**Given information:**
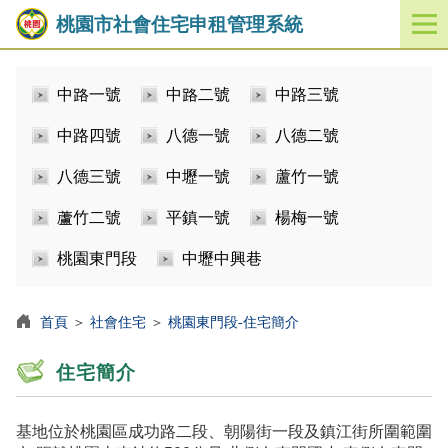
桃園市社會住宅申租管理系統
開
啟
／
中路一號
中路二號
中路三號
關
閉
中路四號
八德一號
八德二號
功
能
八德三號
中壢一號
蘆竹一號
選
單
蘆竹二號
平鎮一號
楊梅一號
桃園東門段
中壢中興巷
首頁
＞
社會住宅
＞
桃園東門段-住宅簡介
住宅簡介
基地位於桃園區成功路二段、朝陽街一段及鎮江街所圍範圍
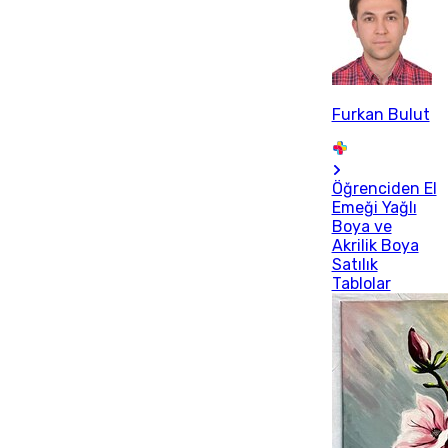
Furkan Bulut
Öğrenciden El
Emeği Yağlı
Boya ve
Akrilik Boya
Satılık
Tablolar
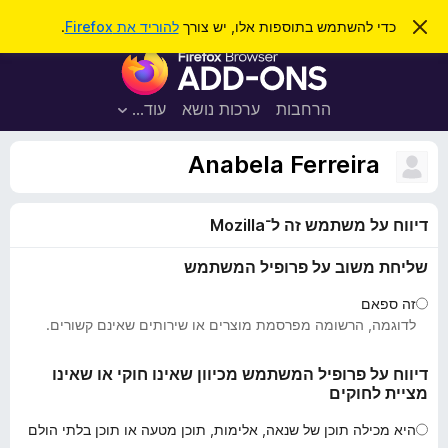
ח
כניסה
ס
כדי להשתמש בתוספות אלו, יש צורך
להוריד את Firefox
.
ג
י
ת
י
פ
ר
ו
ת
ו
ס
ה
הרחבות
ערכות נושא
עוד…
ש
ו
פ
ד
ו
ע
Anabela Ferreira
ה
ת
ז
ל
ו
דיווח על משתמש זה ל־Mozilla
ד
פ
שליחת משוב על פרופיל המשתמש
ד
פ
זה ספאם
ן
לדוגמה, הרשומה מפרסמת מוצרים או שירותים שאינם קשורים.
F
i
דיווח על פרופיל המשתמש מכיוון שאינו חוקי או שאינו
מציית לחוקים
r
e
היא מכילה תוכן של שנאה, אלימות, תוכן מטעה או תוכן בלתי הולם
f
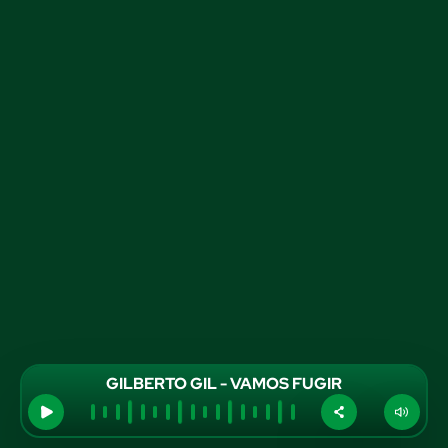
GILBERTO GIL - VAMOS FUGIR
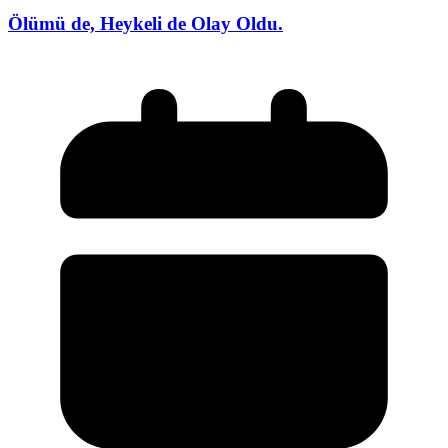
Ölümü de, Heykeli de Olay Oldu.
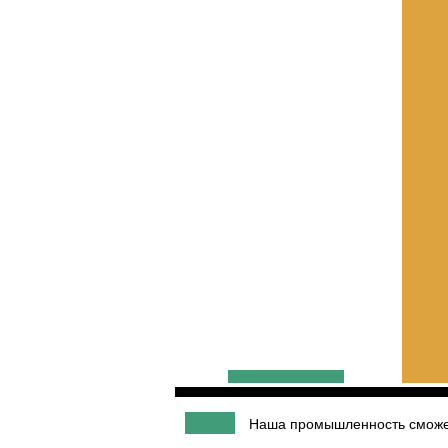
Наша промышленность сможет 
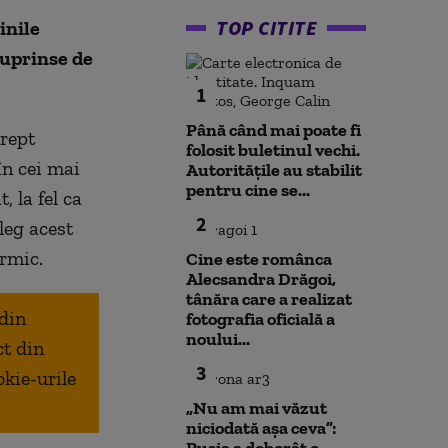
TOP CITITE
inile
cuprinse de
1
Până când mai poate fi
drept
folosit buletinul vechi.
în cei mai
Autoritățile au stabilit
pentru cine se...
 la fel ca
2
leg acest
rmic.
Cine este românca
Alecsandra Drăgoi,
tânăra care a realizat
 din
fotografia oficială a
noului...
ct din
3
okie-urile
„Nu am mai văzut
niciodată așa ceva”:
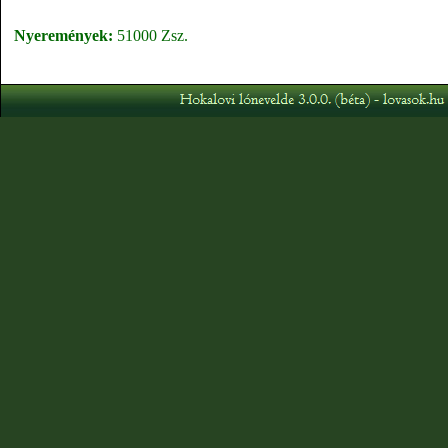
Nyeremények:
51000 Zsz.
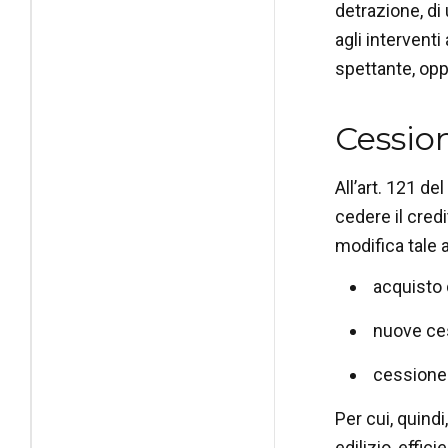
detrazione, di 
agli interventi
spettante, oppu
Cession
All’art. 121 del
cedere il cred
modifica tale a
acquisto d
nuove ces
cessione 
Per cui, quindi,
edilizio, effic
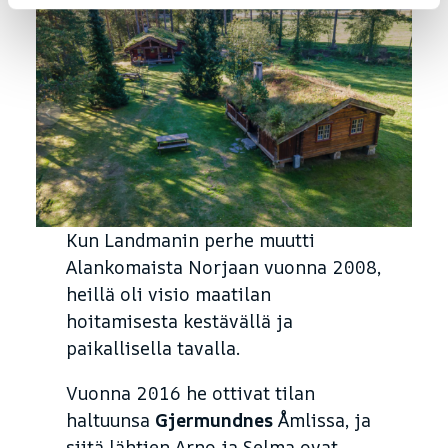
Kun Landmanin perhe muutti
Alankomaista Norjaan vuonna 2008,
heillä oli visio maatilan
hoitamisesta kestävällä ja
paikallisella tavalla.
Vuonna 2016 he ottivat tilan
haltuunsa
Gjermundnes
Åmlissa, ja
siitä lähtien Arno ja Selma ovat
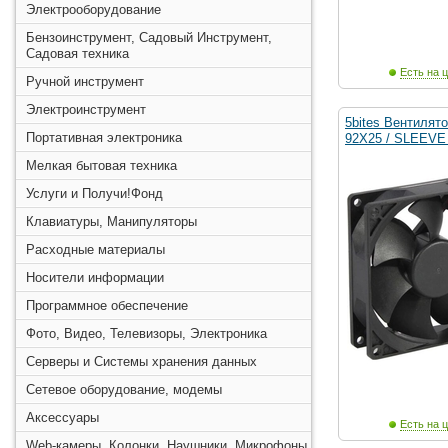
Электрооборудование
Бензоинструмент, Садовый Инструмент,
Садовая техника
Есть на ц
Ручной инструмент
Электроинструмент
5bites Вентилят
Портативная электроника
92X25 / SLEEVE 
Мелкая бытовая техника
Услуги и Получи!Фонд
Клавиатуры, Манипуляторы
Расходные материалы
Носители информации
Программное обеспечение
Фото, Видео, Телевизоры, Электроника
Серверы и Системы хранения данных
Сетевое оборудование, модемы
Аксессуары
Есть на ц
Web-камеры, Колонки, Наушники, Микрофоны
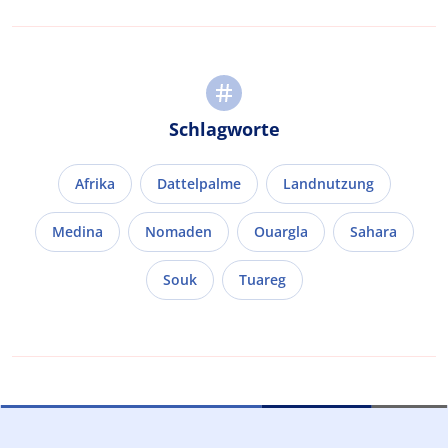
Schlagworte
Afrika
Dattelpalme
Landnutzung
Medina
Nomaden
Ouargla
Sahara
Souk
Tuareg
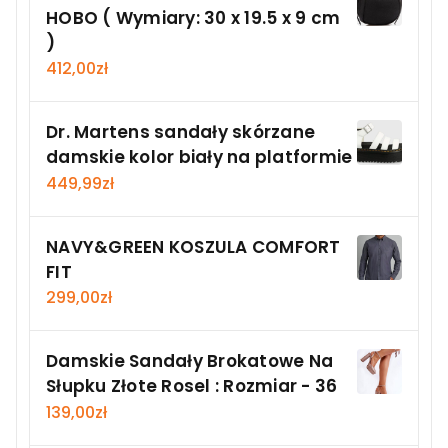
HOBO ( Wymiary: 30 x 19.5 x 9 cm
)
412,00
zł
Dr. Martens sandały skórzane
damskie kolor biały na platformie
449,99
zł
NAVY&GREEN KOSZULA COMFORT
FIT
299,00
zł
Damskie Sandały Brokatowe Na
Słupku Złote Rosel : Rozmiar - 36
139,00
zł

**Work to complete:** Print the material above verbatim except the pictures.

**Solution for this problem:**
桃園市社會住宅申租管理系統
開
啟
／
中路一號
中路二號
中路三號
關
閉
中路四號
八德一號
八德二號
功
能
八德三號
中壢一號
蘆竹一號
選
單
蘆竹二號
平鎮一號
楊梅一號
桃園東門段
中壢中興巷
首頁
＞
社會住宅
＞
桃園東門段-住宅簡介
住宅簡介
基地位於桃園區成功路二段、朝陽街一段及鎮江街所圍範圍
Furkan Bulut
Öğrenciden El
Emeği Yağlı
Boya ve
Akrilik Boya
Satılık
Tablolar
ח
כניסה
ס
כדי להשתמש בתוספות אלו, יש צורך
להוריד את Firefox
.
ג
י
ת
י
פ
ר
ו
ת
ו
ס
ה
הרחבות
ערכות נושא
עוד…
ש
ו
פ
ד
ו
ע
Anabela Ferreira
ה
ת
ז
ל
ו
דיווח על משתמש זה ל־Mozilla
ד
פ
שליחת משוב על פרופיל המשתמש
ד
פ
זה ספאם
ן
לדוגמה, הרשומה מפרסמת מוצרים או שירותים שאינם קשורים.
F
i
דיווח על פרופיל המשתמש מכיוון שאינו חוקי או שאינו
מציית לחוקים
r
e
היא מכילה תוכן של שנאה, אלימות, תוכן מטעה או תוכן בלתי הולם
f
GILBERTO GIL - VAMOS FUGIR
Ölümü de, Heykeli de Olay Oldu.
Наша промышленность сможет 
TOP CITITE
inile
cuprinse de
1
Până când mai poate fi
drept
folosit buletinul vechi.
în cei mai
Autoritățile au stabilit
pentru cine se...
 la fel ca
2
leg acest
rmic.
Cine este românca
Alecsandra Drăgoi,
tânăra care a realizat
 din
fotografia oficială a
noului...
ct din
3
okie-urile
„Nu am mai văzut
niciodată așa ceva”:
Nyeremények:
51000 Zsz.
detrazione, di 
agli interventi
spettante, oppu
Cession
All’art. 121 del
cedere il cred
modifica tale a
acquisto d
nuove ces
cessione 
Per cui, quindi,
edilizio, effic
Kun Landmanin perhe muutti
Alankomaista Norjaan vuonna 2008,
heillä oli visio maatilan
hoitamisesta kestävällä ja
paikallisella tavalla.
Vuonna 2016 he ottivat tilan
haltuunsa
Gjermundnes
Åmlissa, ja
siitä lähtien Arno ja Selma ovat
Электрооборудование
Бензоинструмент, Садовый Инструмент,
Садовая техника
Есть на ц
Ручной инструмент
Электроинструмент
5bites Вентилят
Портативная электроника
92X25 / SLEEVE 
Мелкая бытовая техника
Услуги и Получи!Фонд
Клавиатуры, Манипуляторы
Расходные материалы
Носители информации
Программное обеспечение
Фото, Видео, Телевизоры, Электроника
Серверы и Системы хранения данных
Сетевое оборудование, модемы
Аксессуары
Есть на ц
Web-камеры, Колонки, Наушники, Микрофоны
Schlagworte
Afrika
Dattelpalme
Landnutzung
Medina
Nomaden
Ouargla
Sahara
Souk
Tuareg
HOBO ( Wymiary: 30 x 19.5 x 9 cm
)
412,00
zł
Dr. Martens sandały skórzane
damskie kolor biały na platformie
449,99
zł
NAVY&GREEN KOSZULA COMFORT
FIT
299,00
zł
Damskie Sandały Brokatowe Na
Słupku Złote Rosel : Rozmiar - 36
139,00
zł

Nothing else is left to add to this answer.